## Instructions for the task
Can you rewrite the part of the workshop interview that opens with the words "Ron: To open" and closes with "the learning process.", using "discovery" in place of "exploration"?

## Extracted text

※ ※ ※

Ami Vitale: The collaboration and working with fine photographers and fun people. It’s always a great experience and I’m always inspired by my students and colleagues. Last time I left feeling full of inspiration and ideas. Watching students grow in the short span of the workshop is incredible.
Tewic el Sawy: My favorite take-home sentiment from participating in the Foundry Photojournalism Workshop is the mutual camaraderie and unfettered sharing of knowledge, information, and support between instructors and students/attendees. As for my favorite moment: during the final screening of the students work at the Manali workshop, learning that Dhiraj Singh (one of my class attendees) had deservedly won the top photography spot/prize of the workshop.
MJ: What is the most important things for students to realize when they participate in a workshop, to help them get the most out of the experience?
Ron: To open their minds to the knowledge that all the photographers, both students and teachers alike, are sharing with them.
Ami: To have fun and not to be too hard on themselves. I think some people come into this and put so much pressure on themselves to succeed. This should be an environment of exploration and learning — and making mistakes is part of the learning process.
Tewic: The most important lessons that students will learn is to leave their ego at home, to help each other, to collaborate, and to be optimistic. Speaking for my class, they will realize that the more they know of multimedia, the more they’ll progress in their careers.
MJ: Was there a class or instructor that helped you become the photographer that you are now? How did they do that?

※ ※ ※

## Source material
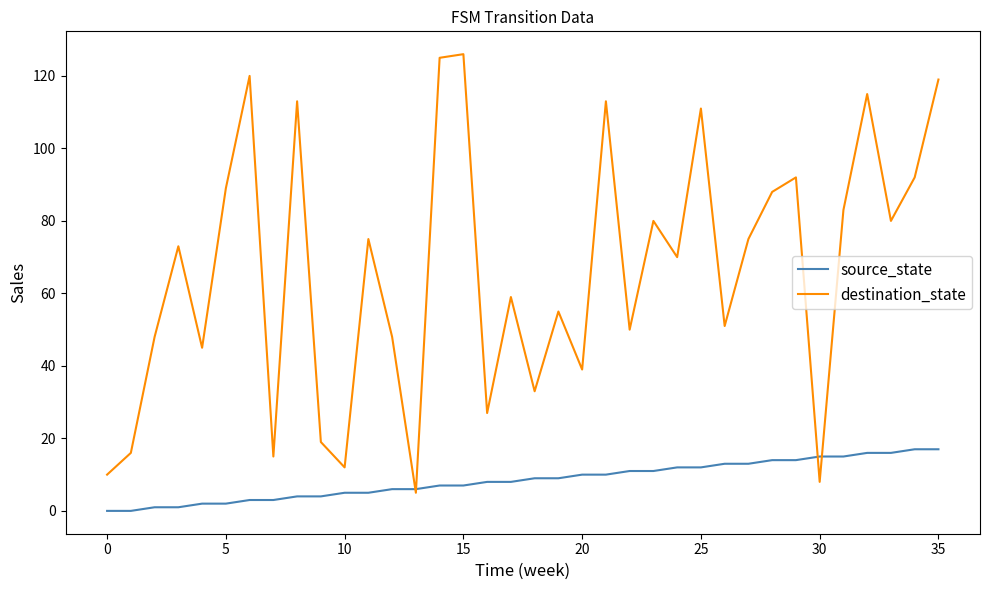

What is the difference between the second highest and minimum values in the source_state series?

17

※ ※ ※

## Answer area
Ron: To open their minds to the knowledge that all the photographers, both students and teachers alike, are sharing with them.
Ami: To have fun and not to be too hard on themselves. I think some people come into this and put so much pressure on themselves to succeed. This should be an environment of discovery and learning — and making mistakes is part of the learning process.